Grande-Bretagne

Ce qu’il n’a pas dit

David Cameron met en garde contre une lente sortie de la Grande-Bretagne de l’UE

Créé le 18/01/2013 à 08h39 — Mis à jour le 18/01/2013 à 08h44

Dans un discours très attendu mais qu’il a dû reporter, le Premier ministre britannique alerte l’Europe sur le risque d’une «dérive» de son peuple «vers la sortie» de l’UE…

La Grande-Bretagne risque de sortir peu à peu de l’Union européenne dont le projet pourrait être voué (? à l’échec), estime David Cameron dans un discours qu’il avait prévu de prononcer ce vendredi à Amsterdam.

Cette allocution, attendue depuis longtemps, a été reportée à la dernière minute en raison de la crise des otages en Algérie. Les conseillers du Premier ministre britannique ont indiqué qu’une nouvelle date serait prochainement annoncée.

Le chef du gouvernement devait présenter dans cette déclaration ses projets en vue d’une négociation du rôle de son pays au sein de l’UE et promettre la tenue d’un référendum sur l’accord qui pourrait éventuellement être conclu. David Cameron prévoyait d’expliquer à ses partenaires que l’Union européenne est confrontée à trois défis majeurs qu’elle doit résoudre: la crise de la dette dans la zone euro, l’effondrement de la compétitivité et le déclin du soutien public, en particulier en Grande-Bretagne.

«Si nous ne répondons pas à ces défis, le danger est que l’Europe va échouer et que le peuple britannique va dériver vers la sortie», devait dire David Cameron, selon des extraits de son discours diffusés par ses services.

«Je ne souhaite pas que cela se produise. Je veux le succès de l’Union européenne et je veux une relation qui maintienne la Grande-Bretagne à l’intérieur de l’Union européenne».

Le Premier ministre devait également mettre l’accent sur la frustration grandissante provoquée par un fossé de plus en plus important entre l’EU et ses 500 millions d’habitants.

Les sévères mesures d’austérité imposées dans plusieurs Etats de l’Union ne font qu’aggraver le problème, selon lui. «Il existe une frustration croissante liée au fait que l’UE est perçue comme quelque chose qui est fait aux gens et non comme quelque chose qui agit pour eux. Et cela est renforcé par les solutions exigées pour résoudre les problèmes économiques», prévoyait-il de dire.

«Les gens éprouvent de plus en plus de frustration à l’idée qu’ils ont de moins en moins leur mot à dire sur les décisions prises, que leurs conditions de vie sont entamées par une austérité forcée et que leurs impôts sont employés pour sauver des gouvernements à l’autre bout du continent».
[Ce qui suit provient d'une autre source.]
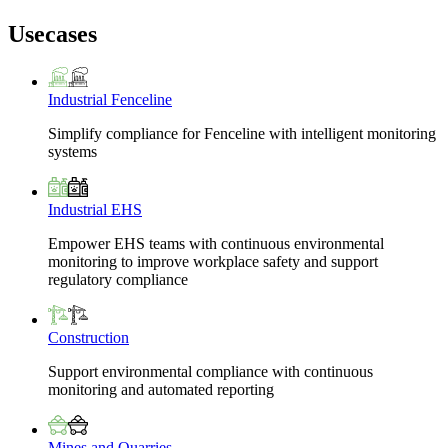
Usecases
Industrial Fenceline
Simplify compliance for Fenceline with intelligent monitoring
systems
Industrial EHS
Empower EHS teams with continuous environmental
monitoring to improve workplace safety and support
regulatory compliance
Construction
Support environmental compliance with continuous
monitoring and automated reporting
Mines and Quarries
Pour Cameron, les bouleversements provoqués par la crise de l’euro offrent une occasion à la Grande-Bretagne de renégocier les termes de sa participation au bloc des 27. Ses alliés internationaux, des dirigeants économiques et ses adversaires politiques ont tous mis en garde contre la possibilité qu’un débat sur l’avenir de la Grande-Bretagne dans l’Europe conduise à un isolement de Londres et débouche sur une sortie de l’union après 40 ans de présence.

Malgré cette mise en garde, le chef du gouvernement britannique juge qu’il serait une erreur d’éviter un tel débat car, selon lui, les électeurs commencent à perdre patience sur le continent.

«Il y a un fossé entre l’UE et ses citoyens qui n’a cessé de croître de manière spectaculaire au cours des années récentes et qui marque un manque de responsabilité démocratique et qui est ressenti de manière très vive en Grande-Bretagne», juge-t-il.

Les enquêtes suggèrent que l’opinion publique britannique est de plus en plus critique à l’égard de Bruxelles depuis quelques années. Une minorité au sein du parti conservateur plaide en faveur d’un référendum pour déterminer le maintien ou la sortie de la Grande-Bretagne. Un autre groupe, représentant une tendance plus marquée, a publié mercredi une liste de domaines dans lesquels il souhaite que la Grande-Bretagne reprenne ses prérogatives à l’égard de l’UE. Soumis à des pressions de toutes parts, David Cameron s’engage sur un chemin politiquement tortueux avec cette question de l’Europe qui avait accéléré la chute de l’ancien Premier ministre Margaret Thatcher.